━━ EXTRACT TO READ

1998–2005: The Devil Rays and early struggles
The Devil Rays played their first game on March 31, 1998, against the Detroit Tigers at Tropicana Field, before an opening day crowd of 45,369. Wilson Álvarez threw the first pitch and Wade Boggs hit the team's first home run, though the Devil Rays ended up losing 11–6. The next day, the Devil Rays won their first victory, defeating Detroit 11–8, thanks to rookie pitcher (and future All-Star) Rolando Arrojo. Despite briefly being over .500 in their first 19 games (a first for an expansion team in their inaugural season), the team would go on to lose 99 that year, ending with the second-worst record in the league (just above their neighbors, the Marlins, who lost 108).

The Devil Rays continued to struggle in their next few seasons, with many of their veteran players, including the "Hit Show" of sluggers (McGriff, Vinny Castilla, Jose Canseco and Greg Vaughn), being past their prime—though Wade Boggs would mark his 3000th career hit, a home run, against the Cleveland Indians on August 7, 1999. Having led the Devil Rays through two last-place, 69-wins seasons in 1999 and 2000, Rothschild was fired partway through the 2001 season and replaced by Hal McRae. Despite the change, the team continued to decline, and the 2002 season would lead to a franchise-worst 55–106 record, despite the emergence of key players like Aubrey Huff, Toby Hall, and Carl Crawford. McRae was moved to a front office position after the season.

Lou Piniella, a Tampa native who had previously led the Reds to a World Series, replaced McRae as manager for the 2003 season, winning 63 games. The next year, Piniella's Devil Rays finished with a 70–91 record, just above the Toronto Blue Jays to claim in 4th in the American League East—the first time in franchise history the team was out of last place. Crawford established himself as a breakout star, leading the American League in triples (19) and, for the second year in a row, stolen bases (59). In the 2005 season, Crawford's production at the plate was matched by newcomers Jorge Cantú and Jonny Gomes, though the team was let down by its pitching staff (despite the arrival of Scott Kazmir) and finished 67–95.

Tensions between the owners and management came to a head after the dismal 2005 season. Piniella became frustrated with the ownership group's lack of commitment to the team, stating that they were "not interested about the present" but "about the future." He took issue not only with Naimoli (whose repeated promises of payroll increases had not been met), but with a new group of investors led by Stuart Sternberg. After the 2005 season, Sternberg purchased a controlling interest in the team and released Piniella, buying out the last year of his contract for $2.2 million.

2006–2015: The Rays, Joe Maddon, and first postseason appearances 
For the 2006 season, Sternberg hired Joe Maddon, formerly of the Anaheim Angels, to replace Piniella as manager. Sternberg also fired LaMar and most of the front office, replacing him with Andrew Friedman (as Executive Vice President of Baseball Operations). Nevertheless, the team continued to struggle for the first two years of Maddon's tenure, finishing 61–101 and 66–96 in 2006 and 2007 season.

Over the years, the word "devil" in the team's name had drawn "countless phone calls pleading with the team to change the name."

━━━━
━━ DATA SHOWN

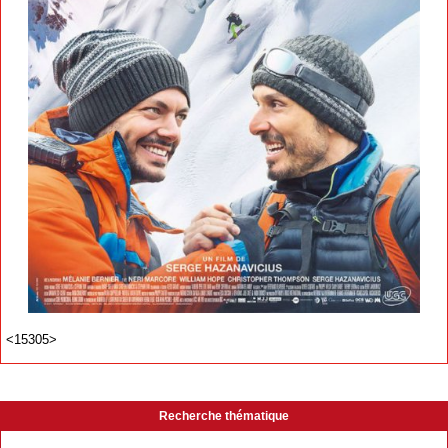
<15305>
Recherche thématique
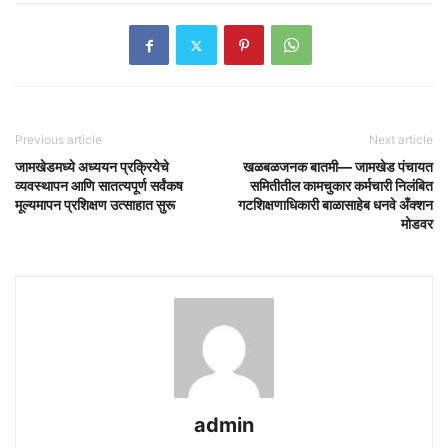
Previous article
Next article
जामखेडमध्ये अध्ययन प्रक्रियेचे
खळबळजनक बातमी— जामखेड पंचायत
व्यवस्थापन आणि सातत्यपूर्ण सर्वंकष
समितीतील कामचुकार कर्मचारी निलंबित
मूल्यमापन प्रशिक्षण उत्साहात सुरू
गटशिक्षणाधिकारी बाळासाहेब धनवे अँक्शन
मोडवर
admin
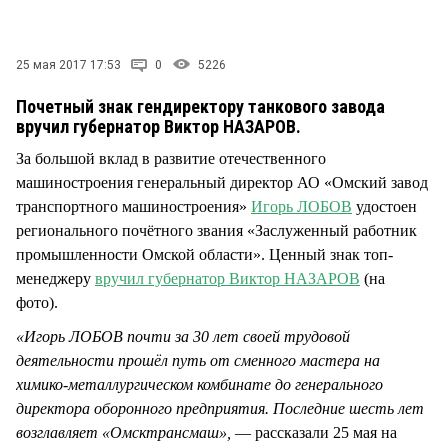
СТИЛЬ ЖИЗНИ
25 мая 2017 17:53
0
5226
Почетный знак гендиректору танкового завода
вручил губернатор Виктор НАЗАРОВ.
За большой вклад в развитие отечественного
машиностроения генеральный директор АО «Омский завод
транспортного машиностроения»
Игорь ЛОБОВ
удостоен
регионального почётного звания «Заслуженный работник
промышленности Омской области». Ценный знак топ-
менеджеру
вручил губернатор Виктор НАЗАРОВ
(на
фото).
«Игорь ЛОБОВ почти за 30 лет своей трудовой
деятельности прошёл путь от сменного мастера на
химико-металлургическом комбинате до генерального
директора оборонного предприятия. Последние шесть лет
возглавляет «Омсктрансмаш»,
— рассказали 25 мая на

━━━━
━━ DATA SHOWN

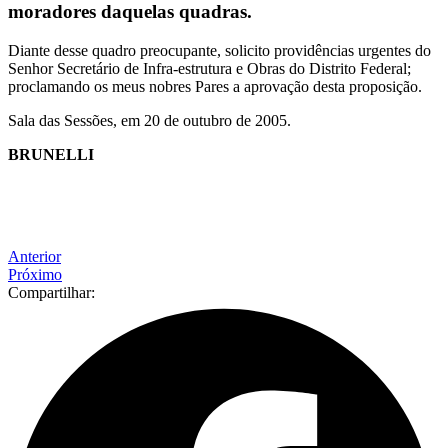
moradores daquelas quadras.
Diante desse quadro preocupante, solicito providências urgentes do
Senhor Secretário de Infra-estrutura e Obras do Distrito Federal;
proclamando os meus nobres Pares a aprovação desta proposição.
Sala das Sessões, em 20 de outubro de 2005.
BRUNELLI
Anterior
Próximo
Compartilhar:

━━━━

__TASKS TO CARRY OUT__
1 > Answer these questions from the text on the Devil Rays:
(a) Who threw the first pitch in the team's first game?
(b) What record did the team finish with in 2002?
(c) Who did Sternberg hire to replace Piniella as manager for the 2006 season?
2 > Translate this sentence from the text on the Devil Rays into Spanish: "The Devil Rays played their first game on March 31, 1998, against the Detroit Tigers at Tropicana Field, before an opening day crowd of 45,369."
The records are separate from the text on the Devil Rays.

__ANSWERS BY TASK__
1 >
(a) Wilson Álvarez
(b) 55–106
(c) Joe Maddon

2 > Los Devil Rays jugaron su primer partido el 31 de marzo de 1998 contra los Detroit Tigers en el Tropicana Field, ante un público de 45.369 personas en el día inaugural.